On Apr 3, 2025, at 5:11 PM, Phillip Hallam-Baker <phill@xxxxxxxxxxxxxxx> wrote:


Exactly, the point of eating our own dog food is so we know what needs fixing and helps us build something better.

What we really need to move to going forward is a personal identifier that is:

* Free or very, very low cost (cents, no recurring fees)
* Unambiguously under the control of the user.

DNS names could have been that before ICANN was established and set itself up so it costs 140 million a year to run. But that is water under the bridge.

Fortunately, all a DNS name provides is a user-friendly handle identifying a user's persona. The design of ATprotocol is instructive here: the handle is merely an aide memoire to the real user identifier which is the hash of a public key used to authenticate updates.

In coarse terms, what if:

* Users can have as many personas as they choose
* Personas can be signed
* Personas can specify a means of validating updates by means of their signature.
* Personas can be published under a DNS handle (@alice.example.com)
* Personas can be exchanged directly by means of a QR code.

I will be bringing a proposal based on these tropes to Madrid:

* Personas are encoded as JSContact documents
* Personas MAY contain addresses for application protocols with associated OpenPGP, SSH, S/MIME, etc. etc. keys
* A new URI form which provides for encryption, authentication and location of the contact blobs is used to create secure references.

I am also working on a little Web tool that will allow people to set up contact packages easily.



On Mon, Mar 31, 2025 at 9:44 PM Lixia Zhang <lixia@xxxxxxxxxxx> wrote:

> On Mar 31, 2025, at 10:37 AM, Michael Jones <michael_b_jones@xxxxxxxxxxx> wrote:
>
> What percentage of the world population controls (actually, rents) a DNS name?

I interpret Phillip's comment as forward-looking (we know not many people rent a DNS name at this time) position (which I support).
That's why he said "it is really fine to go back and fix things that need fixing."

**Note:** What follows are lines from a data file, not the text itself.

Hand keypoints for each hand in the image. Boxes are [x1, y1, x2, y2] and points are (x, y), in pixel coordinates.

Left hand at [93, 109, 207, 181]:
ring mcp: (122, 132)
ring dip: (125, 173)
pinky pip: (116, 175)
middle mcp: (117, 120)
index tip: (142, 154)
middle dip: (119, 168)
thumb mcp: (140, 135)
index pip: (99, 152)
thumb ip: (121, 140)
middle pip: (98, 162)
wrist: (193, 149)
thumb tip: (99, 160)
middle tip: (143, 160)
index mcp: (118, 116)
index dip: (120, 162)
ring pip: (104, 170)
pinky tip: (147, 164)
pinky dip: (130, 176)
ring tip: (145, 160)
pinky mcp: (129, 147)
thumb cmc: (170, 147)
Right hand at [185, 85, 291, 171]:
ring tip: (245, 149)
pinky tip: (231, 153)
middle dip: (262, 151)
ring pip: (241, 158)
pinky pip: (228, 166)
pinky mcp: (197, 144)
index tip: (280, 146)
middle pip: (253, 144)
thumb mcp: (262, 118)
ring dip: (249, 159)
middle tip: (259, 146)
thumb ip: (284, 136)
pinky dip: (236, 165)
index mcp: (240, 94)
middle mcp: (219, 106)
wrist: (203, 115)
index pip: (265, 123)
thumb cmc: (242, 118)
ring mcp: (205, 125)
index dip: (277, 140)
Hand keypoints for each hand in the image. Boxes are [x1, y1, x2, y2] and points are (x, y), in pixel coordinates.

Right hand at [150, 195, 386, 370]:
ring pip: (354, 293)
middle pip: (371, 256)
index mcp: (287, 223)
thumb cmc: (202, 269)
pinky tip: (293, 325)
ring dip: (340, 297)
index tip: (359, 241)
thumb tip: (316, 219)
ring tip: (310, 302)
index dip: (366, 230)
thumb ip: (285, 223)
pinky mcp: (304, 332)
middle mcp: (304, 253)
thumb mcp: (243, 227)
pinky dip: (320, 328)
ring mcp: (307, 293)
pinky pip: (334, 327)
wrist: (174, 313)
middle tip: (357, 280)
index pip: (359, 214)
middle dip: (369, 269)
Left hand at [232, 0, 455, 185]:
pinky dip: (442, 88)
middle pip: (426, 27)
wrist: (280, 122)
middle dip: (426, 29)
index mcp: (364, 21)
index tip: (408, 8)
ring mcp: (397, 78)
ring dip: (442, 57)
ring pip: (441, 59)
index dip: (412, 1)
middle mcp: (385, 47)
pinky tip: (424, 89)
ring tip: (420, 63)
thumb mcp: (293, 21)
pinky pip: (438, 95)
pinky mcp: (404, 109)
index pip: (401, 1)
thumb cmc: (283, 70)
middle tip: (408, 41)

> Is there any means to determine this?
>                                                                  -- Mike
>
> From: Phillip Hallam-Baker <phill@xxxxxxxxxxxxxxx>
> Sent: Monday, March 31, 2025 9:00 AM
> To: S Moonesamy <sm+ietf@xxxxxxxxxxxx>
> Cc: Q Misell <q@xxxxxxxxxxxx>; ietf@xxxxxxxx
> Subject: Re: Authorship (was: sob@xxxxxxxxxxx is not long for the world)
> OK, so let's take this as an example of a deeper problem: The Internet architecture assumes that we participate as *members of an institution*. Which was a correct assumption when computers cost upwards of the price of a house. It hasn't been a good assumption for a very long time now.
>  We need a registry for personal identifiers controlled by end users.
>  Fortunately, we already have one and it is called the DNS.
>   Seriously, it is really fine to go back and fix things that need fixing. But we should not make temporary repairs that are going to need fixing again.
>  DNS handles are the way forward here.